On 24/10/10 17:42, Aryeh Gregor wrote:
This term I'm taking a course in high-performance
computing
<http://cs.nyu.edu/courses/fall10/G22.2945-001/index.html>, and I have
to pick a topic for a final project. According to the assignment
<http://cs.nyu.edu/courses/fall10/G22.2945-001/final-project.pdf>,
"The only real requirement is that it be something in parallel." In
the class, we covered
* Microoptimization of single-threaded code (efficient use of CPU cache, etc.)

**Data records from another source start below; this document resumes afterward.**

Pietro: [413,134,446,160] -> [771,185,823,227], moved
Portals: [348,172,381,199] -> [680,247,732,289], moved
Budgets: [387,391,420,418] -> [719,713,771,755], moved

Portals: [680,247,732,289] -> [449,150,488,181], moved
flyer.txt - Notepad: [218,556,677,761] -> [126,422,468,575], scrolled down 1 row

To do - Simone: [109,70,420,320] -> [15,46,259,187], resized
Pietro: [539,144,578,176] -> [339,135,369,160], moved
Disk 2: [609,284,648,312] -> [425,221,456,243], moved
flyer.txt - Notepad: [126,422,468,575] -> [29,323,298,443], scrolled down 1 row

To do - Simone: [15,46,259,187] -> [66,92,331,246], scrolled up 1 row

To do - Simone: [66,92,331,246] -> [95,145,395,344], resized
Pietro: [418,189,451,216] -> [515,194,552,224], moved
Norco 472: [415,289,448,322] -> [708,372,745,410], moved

* Multithreaded programming using OpenMP
* GPU programming using OpenCL
I've occasionally wondered how hard it would be possible to
parallelize a parser. It's generally not done, despite the fact that
parsers are so slow and useful.
Some file formats can certainly be parsed in a parallel way, if you
partition them in the right way. For example, if you were parsing a
CSV file, you could partition on the line breaks. You can't do that by
scanning the whole file O(N) since that would defeat the purpose, but
you can seek ahead to a suitable byte position, and then scan forwards
for the next line break to partition at.
For more complex file formats, there are various approaches. Googling
tells me that this is a well-studied problem for XML.
Obviously for an assessable project, you don't want to dig yourself
into a hole too big to get out of. If you chose XML you could just
follow the previous work. JavaScript might be tractable. Attempting to
parse wikitext would be insane.
-- Tim Starling